Sun enlists Web sites to bolster Java

Sun Microsystems hopes to enlist some of the Internet's most popular Web sites to help promote the use of Java on PCs,...

Sun Microsystems hopes to enlist some of the Internet's most popular Web sites to help promote the use of Java on PCs, particularly those running Windows XP.

To help spur the use of Java on PCs running the XP operating system, Sun is striking up deals with major Web sites that will make the latest version of Java Virtual Machine available as a simple download, said Rich Green, Sun's vice-president and general manager of Java Software.

Green did not reveal which companies will take part in the project, but said Web sites owned by the likes of Yahoo and AOL Time Warner would make good partners for Sun.

"We are focusing our energy on 20 or 30 sites that would give Java to anyone for free," Green said. "Yahoo sponsors a lot of Java-based games. They would be motivated to keep that site fresh."

Java is popular among software developers in part because it can run on a wide range of computing platforms with little changes to an application's underlying code. The technology can be used to develop applications ranging from games that run on cell phones to sophisticated business programs that sit on high-end servers.

While its position on small computing devices and big servers appears strong, Java's future on the PC has faced uncertainty. Microsoft and Sun have battled over the technology since 1997, primarily because Sun felt Microsoft was making changes to Java that would limit its ability to run on any platform.

The companies squared off in a lengthy lawsuit and eventually settled the matter in January. As part of the settlement, Microsoft agreed to pay Sun $20m (£13.8m) and was limited to using an older version of Java in its products.

Following the dispute, Microsoft decided not to include a Java Virtual Machine (JVM) with Windows XP. A JVM is a program that sits on a user's PC and allows them to run Java applications. Without a JVM, users are unable to run Java applets, such as stock tickers and games, that are used on some Web sites.

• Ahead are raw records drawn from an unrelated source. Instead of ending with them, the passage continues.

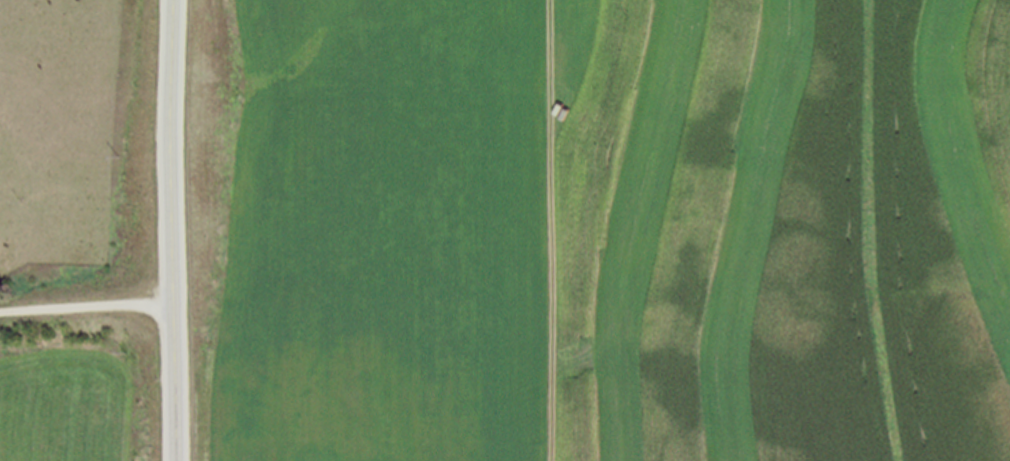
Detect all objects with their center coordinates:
road: (180, 230)
road: (549, 230)
road: (849, 299)
road: (91, 320)

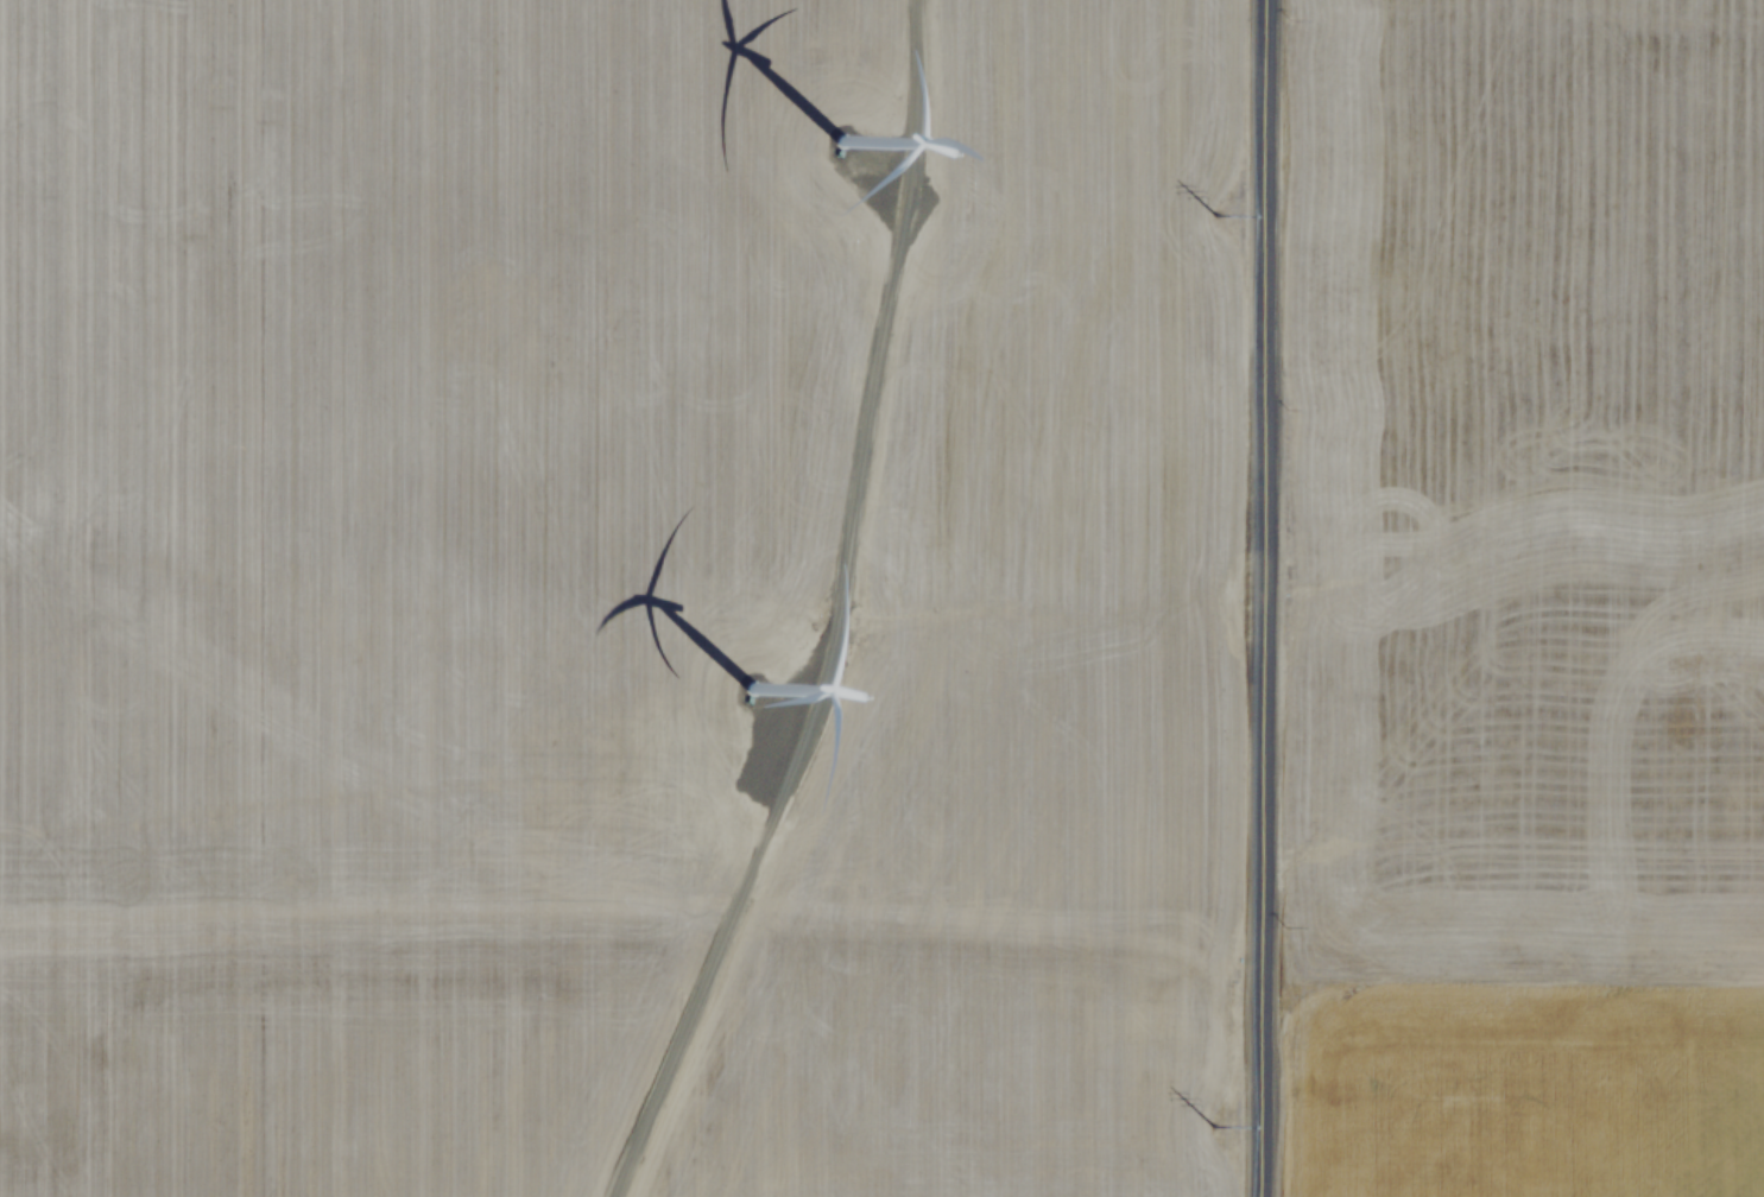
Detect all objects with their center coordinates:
wind turbine: (836, 146)
power tower: (1210, 198)
road: (1257, 598)
road: (823, 615)
wind turbine: (759, 710)
power tower: (1209, 1112)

PC makers such as Compaq and Dell have said they will include a JVM with their Windows XP machines. Compaq and Dell, however, use an older version of the JVM made by Microsoft. Sun is in talks with five or six of the major OEMs to get a more updated JVM included with Windows XP, Green said.

"If it worked out, they would probably put the JVM on the second or third wave of the XP rollout," Green said.

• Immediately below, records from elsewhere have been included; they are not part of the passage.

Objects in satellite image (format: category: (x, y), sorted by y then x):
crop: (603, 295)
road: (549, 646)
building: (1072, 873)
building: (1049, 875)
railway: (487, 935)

Sun also hopes to persuade leading Web sites to offer a JVM that users can download to their desktop and notebook PCs, he said.

Microsoft may be forced to include a more recent version of the JVM with Windows XP in any case, if the District of Columbia and the nine states that chose not to settle with Microsoft in the US government's antitrust case have their way. A set of remedies proposed by the plaintiffs includes a provision that would require Microsoft to include a JVM that is Windows compatible with the latest version of Java.

"We would obviously like that because it fulfils the offer we have had outstanding for a long time," Green said. "All we are asking from any licensee is that you get out the latest stuff in a set amount of time from its release and you run the compatibility tests."